M.J. laughed her low, cunning laugh as she told me about it. “’Why, thank you,’ I said, ‘but I hope I also contributed substance.’
“The guy was horrified; he hadn’t recognized his implication that I was the fluff, the skirt, the high heels. I said it in a nice way, but seriously enough to let him know I was offended.”
M.J. told me that her way of coping evolved over her career. As a young prosecutor, she wanted to fit in, to show how tough she was. She laughed at rude jokes to be one of the boys. She swore and wisecracked with the best of them.
“But,” she said, “I paid a price for playing along, because ultimately I felt cheap and demeaned for condoning their behavior. When you put up with it you feel complicit, an accomplice.”
M.J. reminded me that she had just turned 50, a liberating age. She sees more clearly than ever the importance of trying to make the world a better place, and the drawbacks of going along to get along.
“At 50 I don’t have to buck up and smile at things that are not OK. I no longer change the subject when I hear something offensive. Instead I do a speedy analysis: what is my relationship here, and what is my goal in responding?
“When I respond, I name the offense. I say, ‘That’s racist,’ or ‘That’s offensive.’ Name it unconditionally. Avoid saying, ‘That offends me,’ which qualifies the offense as being somehow unique to you.
“It’s very important that you don’t worry about what happens next. Don’t feel badly about the pregnant pause that follows a verbal confrontation. Let silence happen. Don’t jump in like women tend to do, filling in the uncomfortable seconds with conciliatory language.”
During that pause when you are feeling uncomfortable, give yourself a silent pep talk: Don’t give in! Hang tough! “Then you can raise your eyebrows and change the subject,” M.J. advised, “or you can let him (or her) apologize.” (By the way, when the shoe is on the other foot and you realize you have offended someone, apologize immediately and gracefully.)
As I knew she would, M.J. had suggestions about exactly what to say after that pregnant pause. Among her ideas:
“That is an inappropriate thing to say.”
“Did I just hear you make a racist remark?”
“How appropriate is that?”
“I don’t think we need to talk about this anymore.”
“Is that something you really feel is appropriate to discuss with a colleague?”
Practice this type of “parachute line” aloud. Have them on the tip of your tongue. Practice by disagreeing with your radio or TV. Talk back to politicians on the radio. Experiment with different attitudes.

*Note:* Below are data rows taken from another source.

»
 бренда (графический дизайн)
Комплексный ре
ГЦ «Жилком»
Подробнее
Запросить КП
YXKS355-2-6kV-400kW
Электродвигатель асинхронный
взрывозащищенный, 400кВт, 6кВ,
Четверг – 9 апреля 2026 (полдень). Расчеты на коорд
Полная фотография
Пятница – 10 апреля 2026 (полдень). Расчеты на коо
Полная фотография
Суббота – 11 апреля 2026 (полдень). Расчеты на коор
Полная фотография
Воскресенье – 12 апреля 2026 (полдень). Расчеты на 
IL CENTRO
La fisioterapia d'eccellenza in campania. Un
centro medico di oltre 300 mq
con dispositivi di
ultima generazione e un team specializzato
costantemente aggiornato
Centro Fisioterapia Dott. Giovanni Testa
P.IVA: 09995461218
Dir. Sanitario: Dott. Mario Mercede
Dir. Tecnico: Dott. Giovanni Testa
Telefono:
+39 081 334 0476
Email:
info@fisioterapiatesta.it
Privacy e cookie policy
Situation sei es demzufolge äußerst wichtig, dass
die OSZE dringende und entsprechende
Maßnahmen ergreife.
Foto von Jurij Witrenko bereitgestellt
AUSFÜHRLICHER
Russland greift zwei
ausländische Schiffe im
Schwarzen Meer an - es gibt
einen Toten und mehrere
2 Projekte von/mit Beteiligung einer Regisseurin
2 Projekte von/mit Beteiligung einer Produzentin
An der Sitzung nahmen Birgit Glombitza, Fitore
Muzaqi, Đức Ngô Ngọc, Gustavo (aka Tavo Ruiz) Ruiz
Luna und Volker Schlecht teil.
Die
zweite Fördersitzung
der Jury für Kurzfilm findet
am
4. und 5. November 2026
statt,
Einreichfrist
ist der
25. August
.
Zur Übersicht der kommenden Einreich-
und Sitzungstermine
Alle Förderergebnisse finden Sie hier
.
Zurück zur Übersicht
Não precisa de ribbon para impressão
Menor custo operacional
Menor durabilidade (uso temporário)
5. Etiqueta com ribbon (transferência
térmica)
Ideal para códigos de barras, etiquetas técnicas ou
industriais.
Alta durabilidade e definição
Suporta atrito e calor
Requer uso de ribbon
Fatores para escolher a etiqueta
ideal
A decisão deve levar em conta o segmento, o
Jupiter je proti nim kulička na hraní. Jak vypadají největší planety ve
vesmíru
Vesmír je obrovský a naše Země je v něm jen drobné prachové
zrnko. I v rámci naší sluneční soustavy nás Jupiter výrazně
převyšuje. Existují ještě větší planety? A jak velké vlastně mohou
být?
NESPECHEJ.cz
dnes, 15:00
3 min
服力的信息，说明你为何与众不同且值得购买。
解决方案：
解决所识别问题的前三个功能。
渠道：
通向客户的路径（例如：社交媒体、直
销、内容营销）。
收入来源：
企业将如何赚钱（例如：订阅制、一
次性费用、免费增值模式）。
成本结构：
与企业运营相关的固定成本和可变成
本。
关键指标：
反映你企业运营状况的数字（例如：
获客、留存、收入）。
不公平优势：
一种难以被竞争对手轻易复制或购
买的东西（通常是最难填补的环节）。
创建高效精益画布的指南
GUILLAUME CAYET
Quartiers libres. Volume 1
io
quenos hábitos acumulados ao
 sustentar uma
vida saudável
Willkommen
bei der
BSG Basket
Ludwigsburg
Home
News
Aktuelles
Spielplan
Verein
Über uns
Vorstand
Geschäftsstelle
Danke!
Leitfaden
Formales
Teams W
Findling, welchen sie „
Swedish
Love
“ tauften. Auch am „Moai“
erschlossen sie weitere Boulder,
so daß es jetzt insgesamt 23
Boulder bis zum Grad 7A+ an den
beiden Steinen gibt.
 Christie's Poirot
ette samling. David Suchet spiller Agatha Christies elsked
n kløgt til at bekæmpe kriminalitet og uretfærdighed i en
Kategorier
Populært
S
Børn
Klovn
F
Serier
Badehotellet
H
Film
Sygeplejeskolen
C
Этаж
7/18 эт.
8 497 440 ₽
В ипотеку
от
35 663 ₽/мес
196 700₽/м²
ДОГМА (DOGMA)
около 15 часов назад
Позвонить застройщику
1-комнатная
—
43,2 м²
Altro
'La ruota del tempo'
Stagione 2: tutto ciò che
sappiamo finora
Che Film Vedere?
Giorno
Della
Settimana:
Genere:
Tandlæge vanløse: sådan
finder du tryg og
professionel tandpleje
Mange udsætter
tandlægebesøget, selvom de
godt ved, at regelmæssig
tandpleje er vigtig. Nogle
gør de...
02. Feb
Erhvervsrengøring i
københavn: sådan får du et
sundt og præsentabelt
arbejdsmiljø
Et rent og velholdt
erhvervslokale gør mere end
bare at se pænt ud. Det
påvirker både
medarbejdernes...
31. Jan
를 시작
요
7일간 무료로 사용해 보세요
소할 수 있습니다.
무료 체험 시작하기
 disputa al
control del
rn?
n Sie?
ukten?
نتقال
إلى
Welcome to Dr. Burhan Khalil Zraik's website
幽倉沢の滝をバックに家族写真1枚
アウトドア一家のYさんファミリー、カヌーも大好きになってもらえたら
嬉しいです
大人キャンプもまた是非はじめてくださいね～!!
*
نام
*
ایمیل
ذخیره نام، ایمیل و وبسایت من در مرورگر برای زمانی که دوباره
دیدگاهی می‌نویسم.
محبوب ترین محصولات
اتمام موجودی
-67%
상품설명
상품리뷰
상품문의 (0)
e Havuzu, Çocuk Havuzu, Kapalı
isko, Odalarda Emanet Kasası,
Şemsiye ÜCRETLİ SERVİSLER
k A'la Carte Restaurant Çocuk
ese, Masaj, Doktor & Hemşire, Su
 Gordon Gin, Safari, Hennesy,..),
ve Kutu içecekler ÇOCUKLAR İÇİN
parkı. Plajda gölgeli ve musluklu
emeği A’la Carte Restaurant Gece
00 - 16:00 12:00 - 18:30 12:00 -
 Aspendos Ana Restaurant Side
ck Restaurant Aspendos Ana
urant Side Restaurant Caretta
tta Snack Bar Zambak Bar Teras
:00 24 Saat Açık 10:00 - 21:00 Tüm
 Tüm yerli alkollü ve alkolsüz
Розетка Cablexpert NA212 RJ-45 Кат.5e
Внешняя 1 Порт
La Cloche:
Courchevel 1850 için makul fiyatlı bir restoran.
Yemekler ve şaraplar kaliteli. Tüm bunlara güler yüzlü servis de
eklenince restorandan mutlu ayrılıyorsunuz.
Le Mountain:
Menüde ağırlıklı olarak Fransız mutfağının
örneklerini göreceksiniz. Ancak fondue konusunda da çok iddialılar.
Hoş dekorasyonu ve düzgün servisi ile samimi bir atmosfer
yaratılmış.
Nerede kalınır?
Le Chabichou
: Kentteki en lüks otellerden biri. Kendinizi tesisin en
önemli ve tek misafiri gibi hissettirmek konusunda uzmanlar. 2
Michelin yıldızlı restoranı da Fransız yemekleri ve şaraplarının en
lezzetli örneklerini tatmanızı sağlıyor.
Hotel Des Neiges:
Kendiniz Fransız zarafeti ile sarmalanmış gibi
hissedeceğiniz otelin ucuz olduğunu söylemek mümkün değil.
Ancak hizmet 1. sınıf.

You do have a responsibility to find the right tone for the circumstances. M.J. suggested trying a light tone. “It is OK to laugh – but make it clear you are laughing at them. Call an offense for what it is, with humor or lightness if necessary, but call it.”
What if you are dealing with your boss or another superior?
M.J. still suggests hanging tough, but tempering your language with due respect. “When someone is above you in the food chain, don’t be afraid to show that you are articulate, that you can be clear, and are able to set boundaries. Don’t be a straw in the wind, coping with other people’s inappropriate standards. Your job is not to make everyone happy and comfy.”
The next time I’m surprised by an offensive conversational remark, I plan to take an assertive breath before I begin. “Did I just hear you describe your patronage of Asian prostitutes? How appropriate is that?” During the pause that follows, I’ll raise my eyebrows and wait for the pregnant pause. And the world will change, if only a little.